■ How to complete this task
Scan the records for the string "three"; copy each line where it occurs.

■ Listed entries
◆ ◆ ◆ ◆ ◆

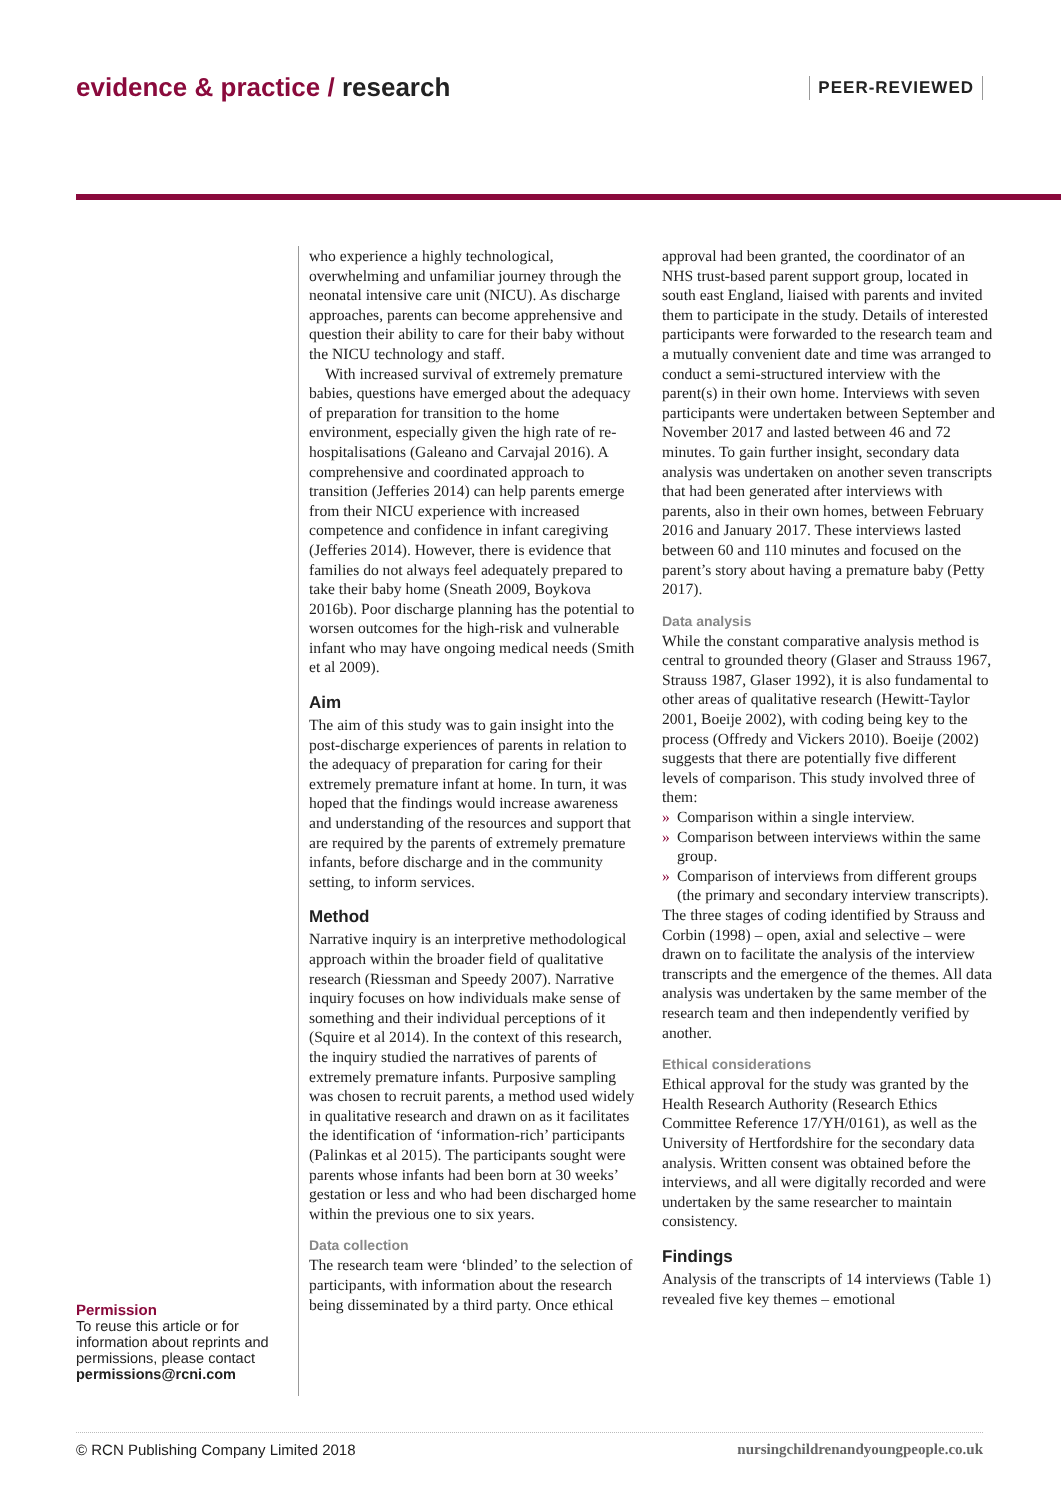evidence & practice / research PEER-REVIEWED
who experience a highly technological, overwhelming and unfamiliar journey through the neonatal intensive care unit (NICU). As discharge approaches, parents can become apprehensive and question their ability to care for their baby without the NICU technology and staff.
With increased survival of extremely premature babies, questions have emerged about the adequacy of preparation for transition to the home environment, especially given the high rate of re-hospitalisations (Galeano and Carvajal 2016). A comprehensive and coordinated approach to transition (Jefferies 2014) can help parents emerge from their NICU experience with increased competence and confidence in infant caregiving (Jefferies 2014). However, there is evidence that families do not always feel adequately prepared to take their baby home (Sneath 2009, Boykova 2016b). Poor discharge planning has the potential to worsen outcomes for the high-risk and vulnerable infant who may have ongoing medical needs (Smith et al 2009).
Aim
The aim of this study was to gain insight into the post-discharge experiences of parents in relation to the adequacy of preparation for caring for their extremely premature infant at home. In turn, it was hoped that the findings would increase awareness and understanding of the resources and support that are required by the parents of extremely premature infants, before discharge and in the community setting, to inform services.
Method
Narrative inquiry is an interpretive methodological approach within the broader field of qualitative research (Riessman and Speedy 2007). Narrative inquiry focuses on how individuals make sense of something and their individual perceptions of it (Squire et al 2014). In the context of this research, the inquiry studied the narratives of parents of extremely premature infants. Purposive sampling was chosen to recruit parents, a method used widely in qualitative research and drawn on as it facilitates the identification of ‘information-rich’ participants (Palinkas et al 2015). The participants sought were parents whose infants had been born at 30 weeks’ gestation or less and who had been discharged home within the previous one to six years.
Data collection
The research team were ‘blinded’ to the selection of participants, with information about the research being disseminated by a third party. Once ethical approval had been granted, the coordinator of an NHS trust-based parent support group, located in south east England, liaised with parents and invited them to participate in the study. Details of interested participants were forwarded to the research team and a mutually convenient date and time was arranged to conduct a semi-structured interview with the parent(s) in their own home. Interviews with seven participants were undertaken between September and November 2017 and lasted between 46 and 72 minutes. To gain further insight, secondary data analysis was undertaken on another seven transcripts that had been generated after interviews with parents, also in their own homes, between February 2016 and January 2017. These interviews lasted between 60 and 110 minutes and focused on the parent’s story about having a premature baby (Petty 2017).
Data analysis
While the constant comparative analysis method is central to grounded theory (Glaser and Strauss 1967, Strauss 1987, Glaser 1992), it is also fundamental to other areas of qualitative research (Hewitt-Taylor 2001, Boeije 2002), with coding being key to the process (Offredy and Vickers 2010). Boeije (2002) suggests that there are potentially five different levels of comparison. This study involved three of them:
» Comparison within a single interview.
» Comparison between interviews within the same group.
» Comparison of interviews from different groups (the primary and secondary interview transcripts).
The three stages of coding identified by Strauss and Corbin (1998) – open, axial and selective – were drawn on to facilitate the analysis of the interview transcripts and the emergence of the themes. All data analysis was undertaken by the same member of the research team and then independently verified by another.
Ethical considerations
Ethical approval for the study was granted by the Health Research Authority (Research Ethics Committee Reference 17/YH/0161), as well as the University of Hertfordshire for the secondary data analysis. Written consent was obtained before the interviews, and all were digitally recorded and were undertaken by the same researcher to maintain consistency.
Findings
Analysis of the transcripts of 14 interviews (Table 1) revealed five key themes – emotional
Permission
To reuse this article or for information about reprints and permissions, please contact permissions@rcni.com
© RCN Publishing Company Limited 2018 nursingchildrenandyoungpeople.co.uk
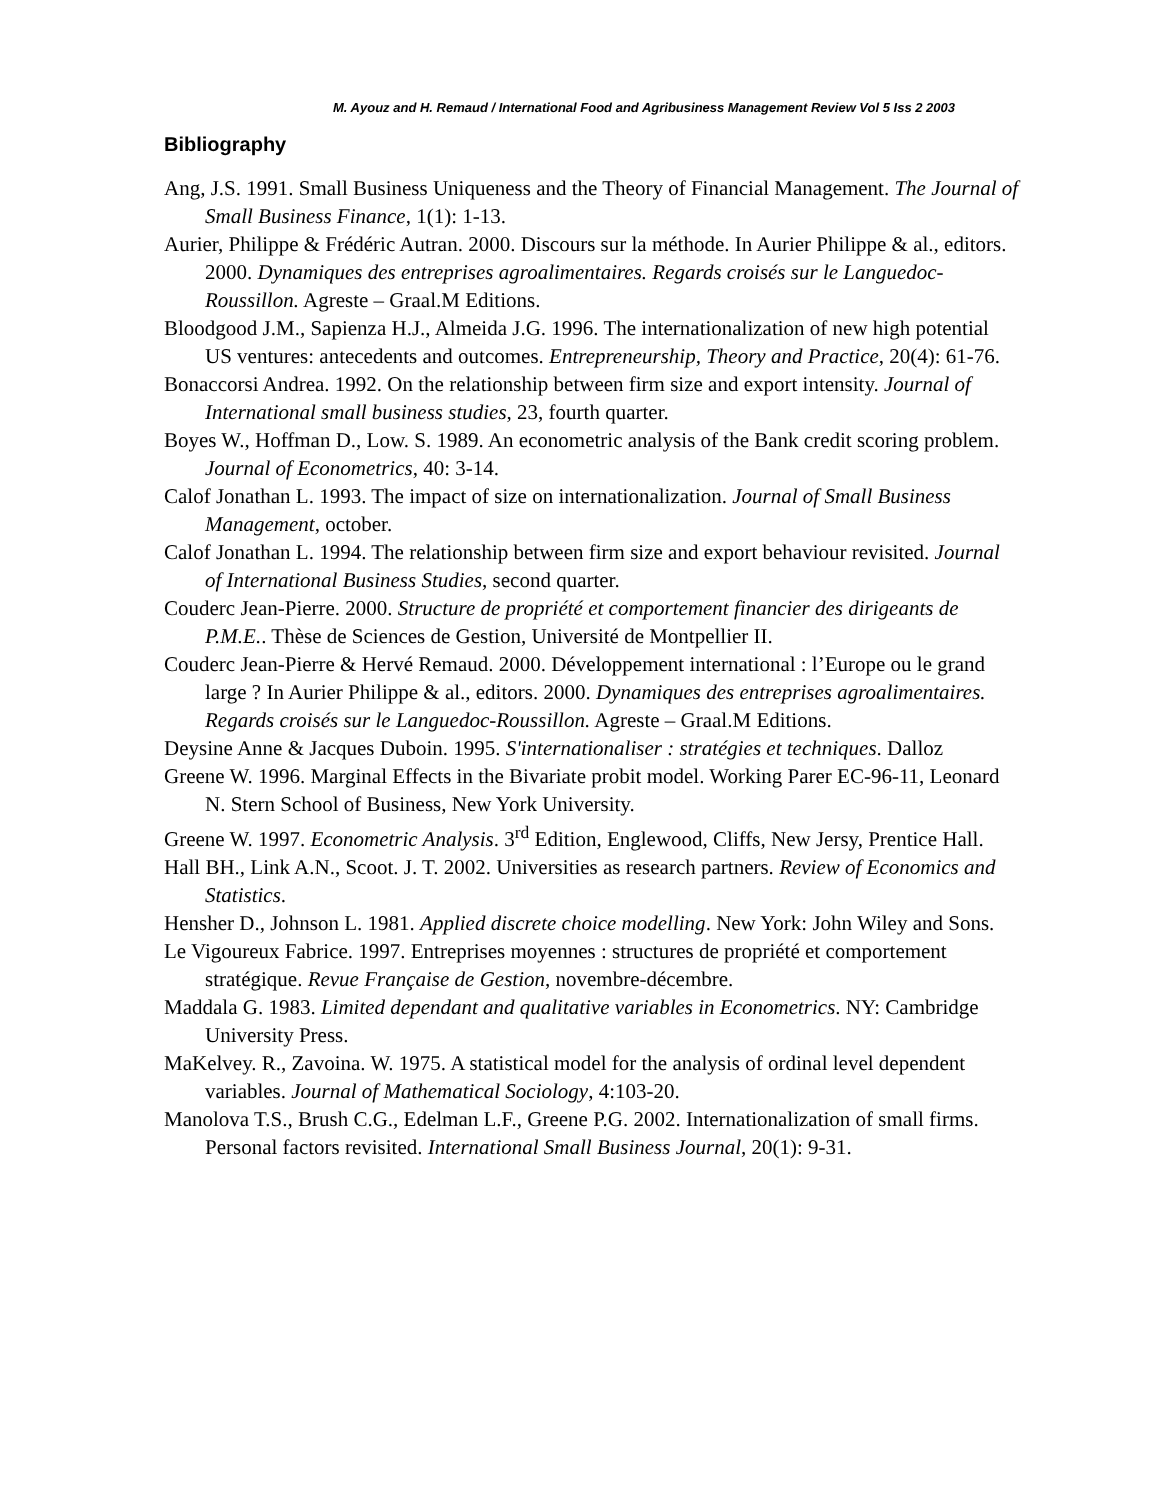M. Ayouz and H. Remaud / International Food and Agribusiness Management Review Vol 5 Iss 2 2003
Bibliography
Ang, J.S. 1991. Small Business Uniqueness and the Theory of Financial Management. The Journal of Small Business Finance, 1(1): 1-13.
Aurier, Philippe & Frédéric Autran. 2000. Discours sur la méthode. In Aurier Philippe & al., editors. 2000. Dynamiques des entreprises agroalimentaires. Regards croisés sur le Languedoc-Roussillon. Agreste – Graal.M Editions.
Bloodgood J.M., Sapienza H.J., Almeida J.G. 1996. The internationalization of new high potential US ventures: antecedents and outcomes. Entrepreneurship, Theory and Practice, 20(4): 61-76.
Bonaccorsi Andrea. 1992. On the relationship between firm size and export intensity. Journal of International small business studies, 23, fourth quarter.
Boyes W., Hoffman D., Low. S. 1989. An econometric analysis of the Bank credit scoring problem. Journal of Econometrics, 40: 3-14.
Calof Jonathan L. 1993. The impact of size on internationalization. Journal of Small Business Management, october.
Calof Jonathan L. 1994. The relationship between firm size and export behaviour revisited. Journal of International Business Studies, second quarter.
Couderc Jean-Pierre. 2000. Structure de propriété et comportement financier des dirigeants de P.M.E.. Thèse de Sciences de Gestion, Université de Montpellier II.
Couderc Jean-Pierre & Hervé Remaud. 2000. Développement international : l’Europe ou le grand large ? In Aurier Philippe & al., editors. 2000. Dynamiques des entreprises agroalimentaires. Regards croisés sur le Languedoc-Roussillon. Agreste – Graal.M Editions.
Deysine Anne & Jacques Duboin. 1995. S'internationaliser : stratégies et techniques. Dalloz
Greene W. 1996. Marginal Effects in the Bivariate probit model. Working Parer EC-96-11, Leonard N. Stern School of Business, New York University.
Greene W. 1997. Econometric Analysis. 3<sup>rd</sup> Edition, Englewood, Cliffs, New Jersy, Prentice Hall.
Hall BH., Link A.N., Scoot. J. T. 2002. Universities as research partners. Review of Economics and Statistics.
Hensher D., Johnson L. 1981. Applied discrete choice modelling. New York: John Wiley and Sons.
Le Vigoureux Fabrice. 1997. Entreprises moyennes : structures de propriété et comportement stratégique. Revue Française de Gestion, novembre-décembre.
Maddala G. 1983. Limited dependant and qualitative variables in Econometrics. NY: Cambridge University Press.
MaKelvey. R., Zavoina. W. 1975. A statistical model for the analysis of ordinal level dependent variables. Journal of Mathematical Sociology, 4:103-20.
Manolova T.S., Brush C.G., Edelman L.F., Greene P.G. 2002. Internationalization of small firms. Personal factors revisited. International Small Business Journal, 20(1): 9-31.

◆ ◆ ◆ ◆ ◆

■ Final answer
While the constant comparative analysis method is central to grounded theory (Glaser and Strauss 1967, Strauss 1987, Glaser 1992), it is also fundamental to other areas of qualitative research (Hewitt-Taylor 2001, Boeije 2002), with coding being key to the process (Offredy and Vickers 2010). Boeije (2002) suggests that there are potentially five different levels of comparison. This study involved three of them:
The three stages of coding identified by Strauss and Corbin (1998) – open, axial and selective – were drawn on to facilitate the analysis of the interview transcripts and the emergence of the themes. All data analysis was undertaken by the same member of the research team and then independently verified by another.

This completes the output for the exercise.